The first demonstration given to me was echo cancellation technology that prevents sound coming out of a speaker from reentering the microphone. This is one of the most annoying things about using PC telephony like Skype since Skype
lacks good echo cancellation technology[update 3/20/2008 - Recent versions of Skype now have very good echo cancellation on Windows, Mac, and Linux. I still experienced some problems because the clients on the other end were using older versions of Skype.] When you connect to someone using a speaker and microphone, you can often hear yourself talking a split second after you speak and it's incredibly annoying. With Fraunhofer's echo cancellation technology, that problem virtually disappeared.
Now I'm fully aware that Skype is a free application but that hasn't stopped open source solutions like Asterisk from offering licensed technology where a user for example pays $10 for the G.729 codec. I'd gladly pay a little money for some good echo cancellation software.
The other cool demonstration was the discrete multichannel sound separation technology. Normally when you're in a room with multiple microphones being mixed in to a single sound channel and transmitted over a single audio channel, the sound is blurred. But when the sound from each microphone and each person is sent in its own channel and played back from its own speakers, you can clearly hear each person speaking at the same time.
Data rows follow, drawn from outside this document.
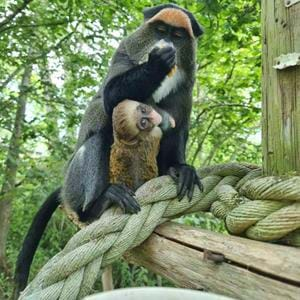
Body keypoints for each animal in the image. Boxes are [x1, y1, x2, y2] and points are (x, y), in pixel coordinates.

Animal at [12, 4, 203, 298]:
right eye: (160, 31)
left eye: (178, 35)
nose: (167, 44)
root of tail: (66, 191)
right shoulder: (123, 60)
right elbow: (111, 98)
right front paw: (156, 63)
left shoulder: (185, 91)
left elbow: (177, 128)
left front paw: (181, 169)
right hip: (77, 183)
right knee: (96, 142)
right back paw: (98, 204)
The downside of course is that each audio channel uses a separate 64 Kbps steam but that may not be a problem since it's dwarfed by the video stream.
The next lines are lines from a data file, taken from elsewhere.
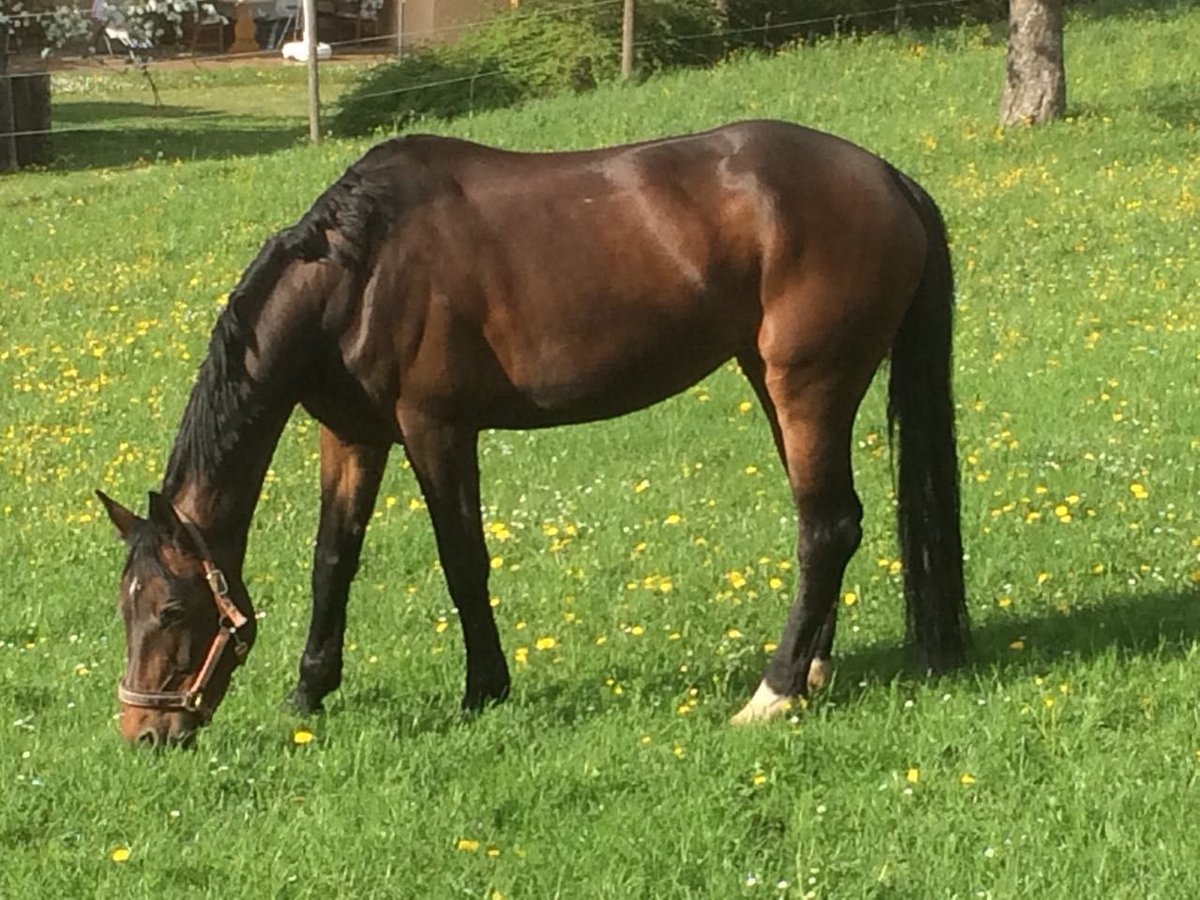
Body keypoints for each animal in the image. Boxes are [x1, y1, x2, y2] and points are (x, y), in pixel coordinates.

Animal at [98, 121, 969, 748]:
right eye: (125, 605)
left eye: (171, 610)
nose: (144, 731)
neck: (360, 268)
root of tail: (886, 178)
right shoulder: (352, 436)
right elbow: (332, 562)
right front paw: (309, 689)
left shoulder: (438, 429)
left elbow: (462, 562)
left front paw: (484, 688)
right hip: (776, 382)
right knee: (828, 523)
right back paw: (812, 673)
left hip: (808, 384)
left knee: (827, 526)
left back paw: (774, 692)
If you can't spare the bandwidth and you only want to use a single 64 Kbps audio stream, Fraunhofer has another technology that can separate each person on to its own channel by marking the streams with few identifiers. Once that's done, each person can be moved from one sector to the other in a graphical interface shown below such that their sounds come out from the corresponding speakers. While it wasn't as pure as the discrete channel solution, it sounded almost as good because each person's voice had its own dedicated speaker. Just the act of using a physically different speaker cone per voice seems to have a huge impact on quality.
While this technology demo used 5 speakers, there's no reason it can't be made to work with the more typical stereo speaker set up. I'd love to see audio conferencing bridges incorporate this technology such that multiple sound sources are marked for separate speakers so that they can be played back from separate speakers.